The South Dakota School of Mines is teaming up with the US Forest Service to clean, prepare and catalogue fossils collected over 30 years. The collaboration is part of the the Passport in Time Project, a conservation program intended to find and preserve paleontological and archeological specimens on federal land.
Dr. Barbara Beasley is one of only two paleontologists working for the Forest Service. She works out of Chadron and manages paleontological projects in the northern half of the United States.
She says she has been working on Passport in Time projects since 1998.

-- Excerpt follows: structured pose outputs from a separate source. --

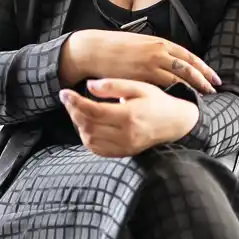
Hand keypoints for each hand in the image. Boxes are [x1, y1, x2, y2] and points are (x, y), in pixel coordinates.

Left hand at [60, 78, 200, 157]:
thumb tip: (89, 86)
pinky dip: (87, 137)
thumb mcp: (139, 86)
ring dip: (79, 124)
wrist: (175, 123)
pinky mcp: (123, 152)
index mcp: (129, 115)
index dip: (75, 102)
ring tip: (79, 110)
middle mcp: (126, 134)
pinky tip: (87, 125)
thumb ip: (114, 85)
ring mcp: (124, 146)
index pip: (93, 111)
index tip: (64, 93)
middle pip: (88, 126)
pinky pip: (97, 149)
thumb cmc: (156, 101)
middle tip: (69, 100)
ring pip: (89, 139)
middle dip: (74, 112)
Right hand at [61, 29, 218, 94]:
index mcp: (160, 43)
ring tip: (201, 99)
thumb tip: (169, 61)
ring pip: (178, 79)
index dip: (204, 69)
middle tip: (213, 90)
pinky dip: (172, 95)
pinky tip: (178, 102)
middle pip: (189, 68)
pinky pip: (160, 88)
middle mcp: (158, 53)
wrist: (94, 50)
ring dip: (191, 89)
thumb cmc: (115, 48)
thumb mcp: (140, 44)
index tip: (214, 78)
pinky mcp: (140, 77)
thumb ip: (156, 52)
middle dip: (203, 80)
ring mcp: (150, 65)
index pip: (189, 57)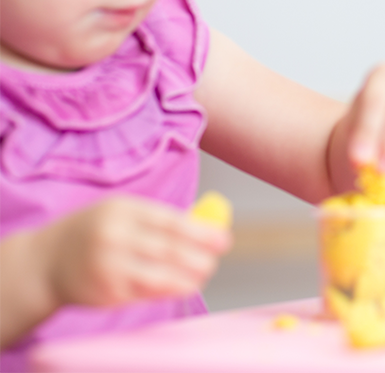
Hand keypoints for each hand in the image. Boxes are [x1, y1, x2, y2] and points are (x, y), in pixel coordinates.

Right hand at [40, 196, 229, 307]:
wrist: (43, 262)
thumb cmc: (92, 233)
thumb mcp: (119, 213)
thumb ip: (158, 219)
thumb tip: (209, 225)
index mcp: (121, 210)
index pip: (171, 222)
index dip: (202, 233)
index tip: (224, 240)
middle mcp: (114, 236)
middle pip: (170, 250)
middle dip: (200, 257)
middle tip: (215, 260)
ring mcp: (108, 266)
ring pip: (161, 275)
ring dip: (189, 277)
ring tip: (203, 274)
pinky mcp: (106, 292)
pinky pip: (146, 293)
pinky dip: (169, 290)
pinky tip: (182, 286)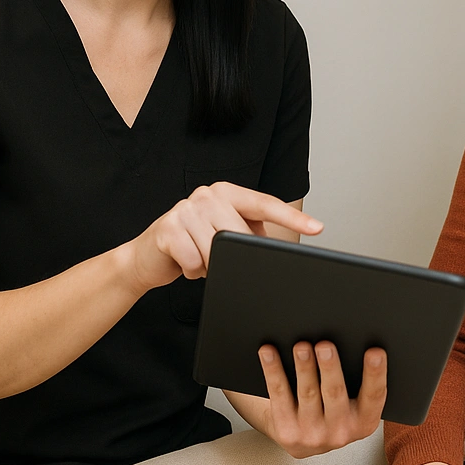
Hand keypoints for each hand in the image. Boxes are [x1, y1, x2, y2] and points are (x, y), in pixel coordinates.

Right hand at [120, 182, 321, 293]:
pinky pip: (195, 261)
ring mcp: (186, 207)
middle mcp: (208, 193)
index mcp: (227, 192)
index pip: (266, 204)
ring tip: (200, 260)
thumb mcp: (225, 236)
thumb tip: (279, 250)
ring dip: (212, 266)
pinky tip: (185, 263)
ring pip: (217, 249)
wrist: (146, 258)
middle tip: (220, 262)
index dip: (293, 218)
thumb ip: (250, 235)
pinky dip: (193, 271)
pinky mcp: (167, 227)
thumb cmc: (193, 246)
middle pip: (240, 233)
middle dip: (234, 256)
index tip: (317, 227)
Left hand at [229, 339, 387, 456]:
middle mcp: (340, 432)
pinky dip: (273, 371)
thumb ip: (358, 380)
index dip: (376, 374)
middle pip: (335, 393)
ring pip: (307, 393)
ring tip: (300, 346)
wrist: (304, 439)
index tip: (375, 351)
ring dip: (303, 367)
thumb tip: (354, 337)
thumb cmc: (334, 409)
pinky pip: (279, 395)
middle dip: (330, 367)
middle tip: (325, 345)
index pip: (374, 395)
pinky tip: (269, 353)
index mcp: (364, 421)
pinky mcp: (287, 431)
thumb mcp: (355, 403)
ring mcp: (312, 434)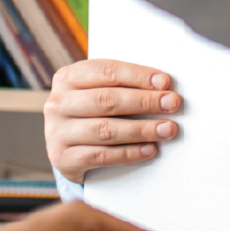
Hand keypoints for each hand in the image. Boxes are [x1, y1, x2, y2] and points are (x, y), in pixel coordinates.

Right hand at [45, 59, 180, 183]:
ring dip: (142, 129)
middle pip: (107, 100)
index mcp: (68, 77)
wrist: (68, 147)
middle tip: (172, 104)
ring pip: (105, 129)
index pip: (106, 71)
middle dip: (144, 102)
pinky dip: (129, 153)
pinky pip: (101, 156)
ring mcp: (56, 132)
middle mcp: (58, 103)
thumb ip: (124, 85)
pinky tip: (150, 149)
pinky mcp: (62, 159)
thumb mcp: (100, 91)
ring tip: (167, 129)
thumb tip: (163, 87)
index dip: (138, 76)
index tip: (164, 82)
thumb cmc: (94, 111)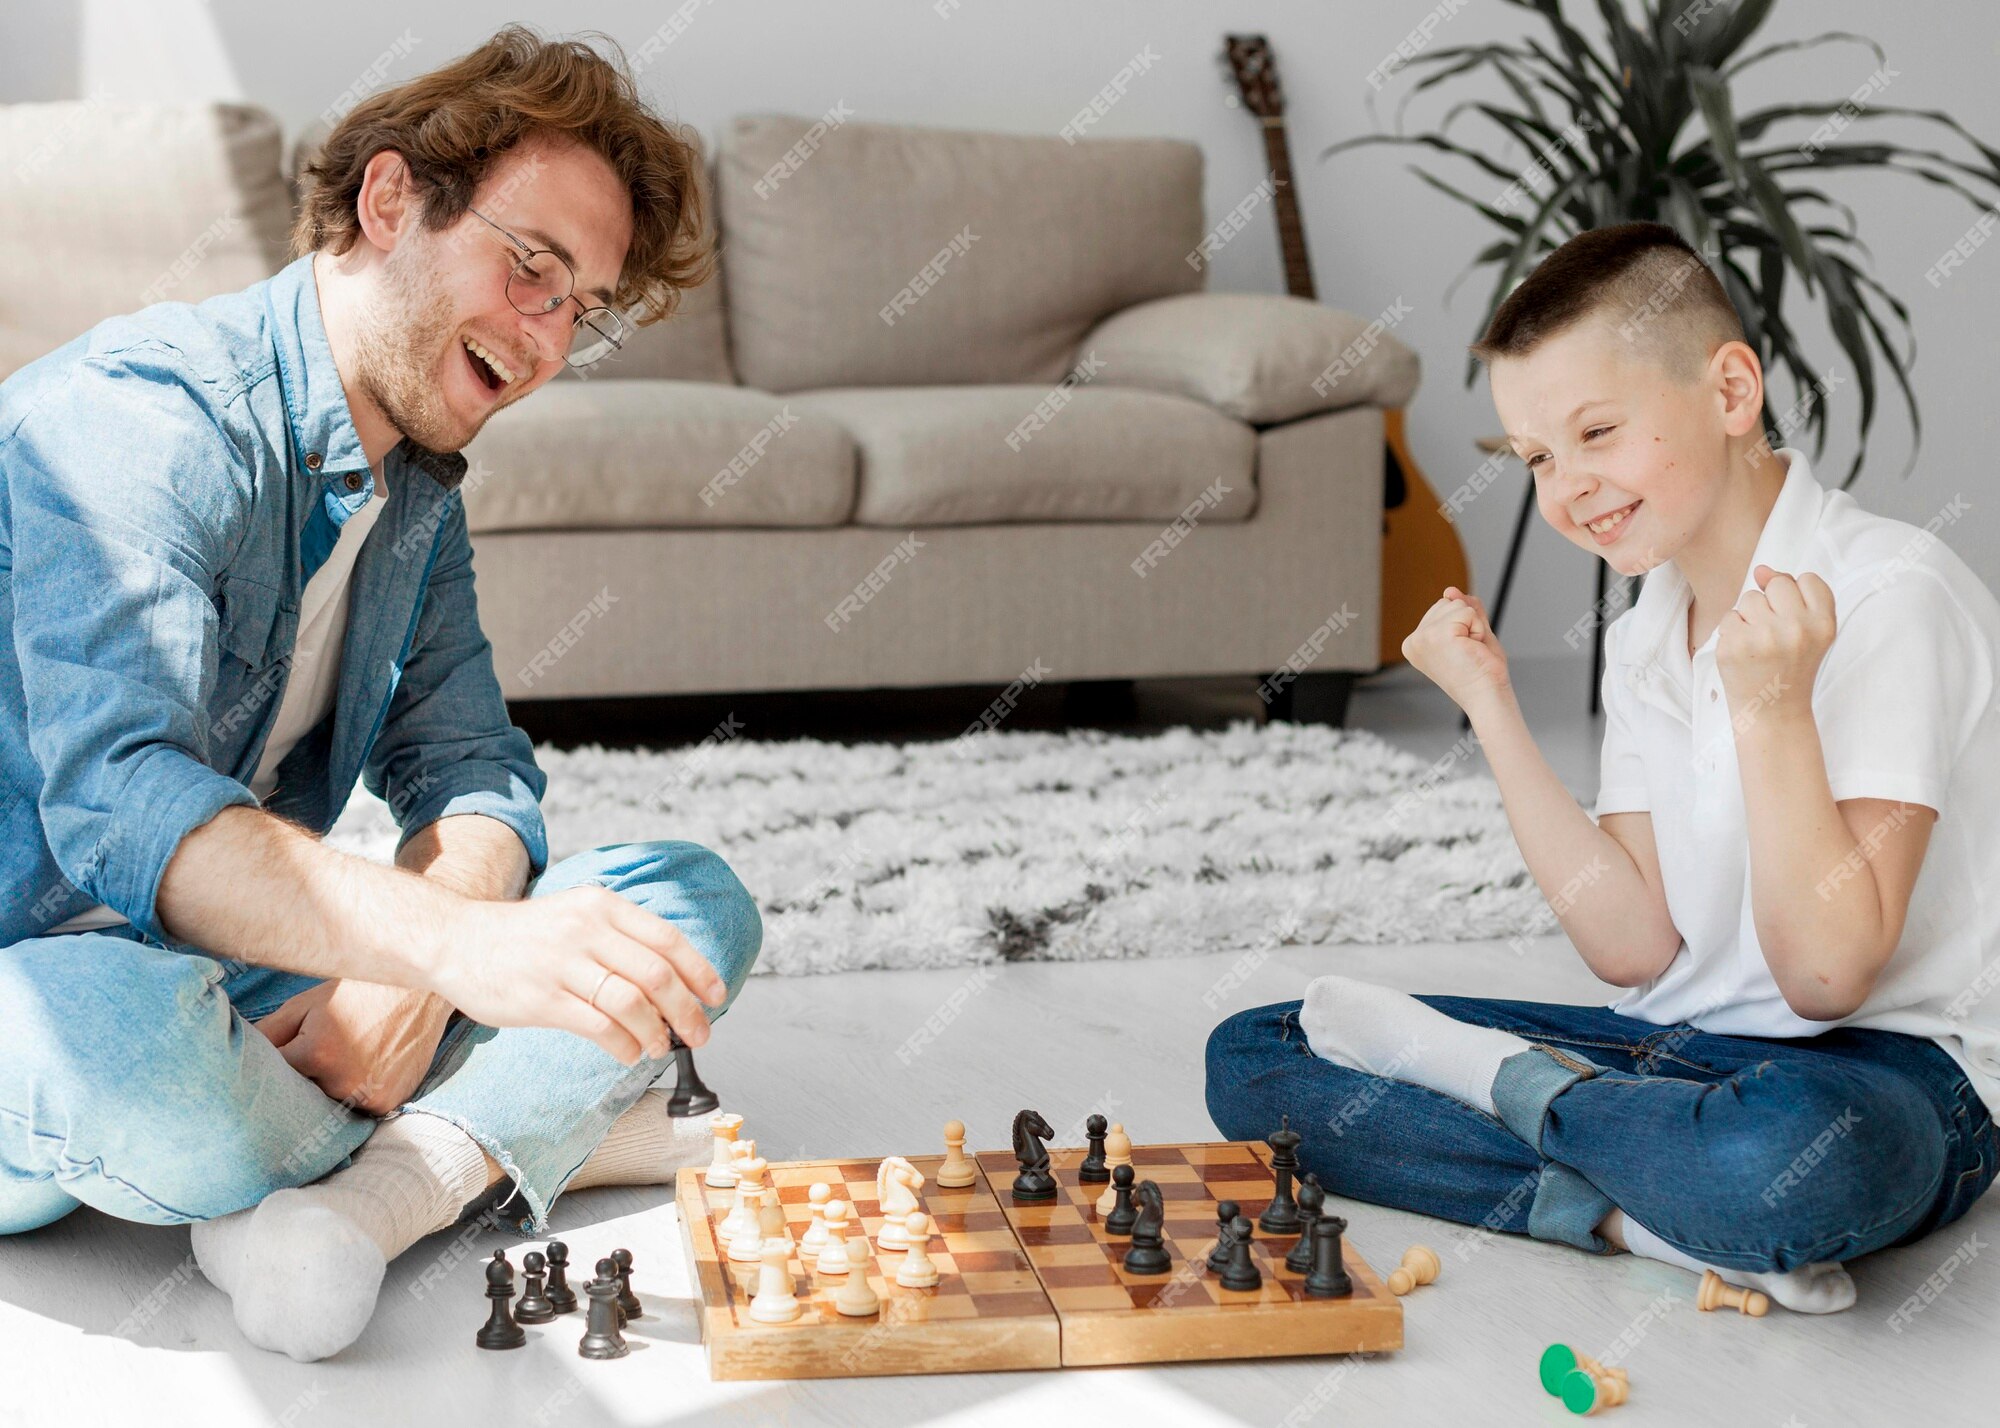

Beasley says these projects would normally consist of a week in the field and a week in the lab, but budget constraints and a backlog on collections create an opportunity to clean and catalogue previous finds. She says School of mines provides a lot of support.
“It’s just amazing that we can come in and they allow us to take over the facility for three weeks,” says Beasley.
Archy Archuleta is one of the volunteers on the project. He is cleaning and preparing specimens from older projects for cataloging and display. He says he wasn’t formally trained in paleontology before coming onto the project in 2009.
Archuleta says he has been interested in paleontology since childhood and he enjoys working in the field being able to find fossils and work with pieces of Earth’s history.
“A moment that sinks in, is when you’re touching it and feeling it and holding it and saying – you know – ‘You’re the first human being that’s ever touched that thing,’” says Archuleta.
Archuleta says cleaning fossils is an intensive process and it is good to have this opportunity to catch up on backlogged samples.
Kayleigh Johnson is the Lab Manager and Preparator at the School of Mines. She trains the Forest Service crews on safe lab procedures, techniques and documentation. She says this her first year working with the PIT project.
She says she appreciates seeing the lab full and being used in its capacity as a preparation space. She says new people coming every week add valuable insight to advance the science of fossil preparation.
“You have all of these new people coming in and – you know – sometimes the people that are the least experienced have the greatest ideas,” says Johnson.
Johnson says Mines is one of only two repositories in the nation for forest service collections. She says once the collections are prepared they are curated, cataloged and made available to the public to aid in ongoing research efforts.